We caught up with Sean Carr, senior vice president and global market strategy director at FactSet, to discuss market challenges, client requirements and FactSet responses. Not surprisingly, Carr names regulation as a key data management challenge for many of its buy-side and sell-side customers. In terms of MiFID II, he says: “We are strong in data and analytics, we have a tool that can log conversations and we can support disclosure. Clients need to own MiFID II solutions, but we will develop more elements in more areas to help them.”

Another data management challenge is the increasing need to share consistent data across portfolio, risk and performance management functions that often operate separately. While a single golden copy data source is an unlikely short-term fix, FactSet can help functions share consistent data with a view to improving portfolio managers’ decision making processes.

Carr also talks about the ongoing problems of total cost of ownership and pressure on fees, saying: “These challenges are headwinds, but also opportunities. Firms want to work with less vendors and cut down on interfaces to reduce cost and operational risk, and increase speed. By integrating our own products and services, and those of our partners, we can provide economies of scale.”

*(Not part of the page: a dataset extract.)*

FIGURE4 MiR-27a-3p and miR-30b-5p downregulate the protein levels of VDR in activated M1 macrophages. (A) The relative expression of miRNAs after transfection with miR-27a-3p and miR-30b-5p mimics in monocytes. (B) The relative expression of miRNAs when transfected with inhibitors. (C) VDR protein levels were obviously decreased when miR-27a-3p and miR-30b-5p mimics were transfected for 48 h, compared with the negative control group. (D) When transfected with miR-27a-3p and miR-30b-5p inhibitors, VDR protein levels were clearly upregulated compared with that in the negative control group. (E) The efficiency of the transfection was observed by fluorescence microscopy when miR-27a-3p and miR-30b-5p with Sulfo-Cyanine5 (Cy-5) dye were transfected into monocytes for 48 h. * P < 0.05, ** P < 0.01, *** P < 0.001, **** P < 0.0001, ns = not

Integration under the ‘serving the portfolio lifecycle’ banner, a catchphrase introduced at FactSet late last year, is key to development of the company’s Portware execution management system – Portware was acquired in September 2015, Cymba order management systems – Cymba Technologies was acquired in September 2016, and Vermilion client reporting – Vermilion Software was acquired in November 2016.

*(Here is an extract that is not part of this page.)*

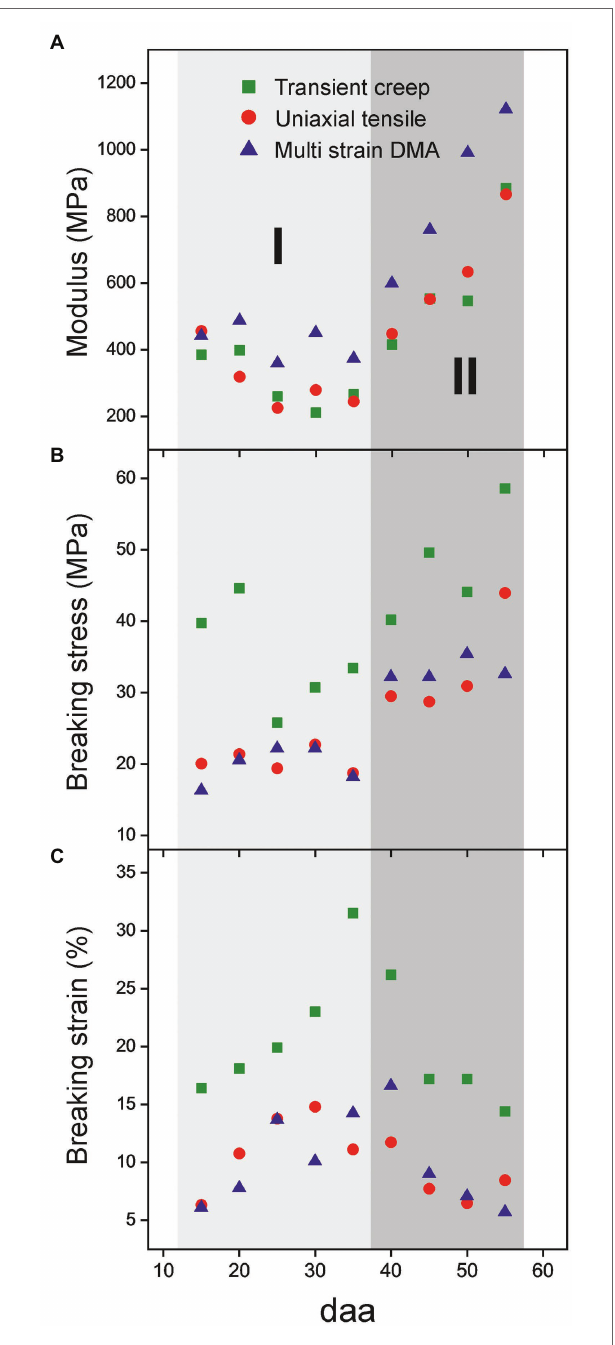
FIGURE 4 | Evolution of mechanical parameters of isolated cuticles along tomato fruit development. (A) Modulus, (B) breaking stress and (C) breaking strain. Two stages (I, 15-35 daa and II, 40-55 daa) can be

While Portware is already integrated with other FactSet and third-party solutions, and work to integrate Cymba and Vermilion is underway, Carr says the 2017 roadmap will continue to integrate these businesses into the FactSet framework, enhance the applications with offers such as FactSet derived security data, instrument analytics and portfolio characteristics, and realise more synergies through extended product relationships, increased technology options and more channel partnerships.

Carr describes FactSet’s acquisitions as growth opportunities rather than items in an acquisition strategy, and partnerships as a means of giving clients choice in the data feeds, services and solutions they use to support their business. He says: “Acquisitions and partnerships increase FactSet’s footprint in the market, provide ownership of certain data areas, and offer symbiotic relationships.”

Among FactSet’s 2017 recent agreements are an alliance with Narrative Science, a provider of advanced natural language generation, that will integrate Narrative Science’s automated portfolio commentary capabilities with FactSet’s analytics and client reporting platform, and an acquisition agreement with ICE that will add the latter’s Interactive Data Managed Solution to FactSet’s wealth management capability.

With over 3,000 clients – split roughly 80/20 between the buy-side and sell-side – a better than 95% retention rate, and towards 9,000 employees across 43 global offices, Carr says FactSet differentiates from competitors such as Bloomberg, Thomson Reuters, S&P Global Market Intelligence, BlackRock and Rimes, on the basis of its strong integration and service capabilities. He concludes: “FactSet wants to offer a complete, yet modular, enterprise solution that will reduce client supplier numbers and drive down costs.”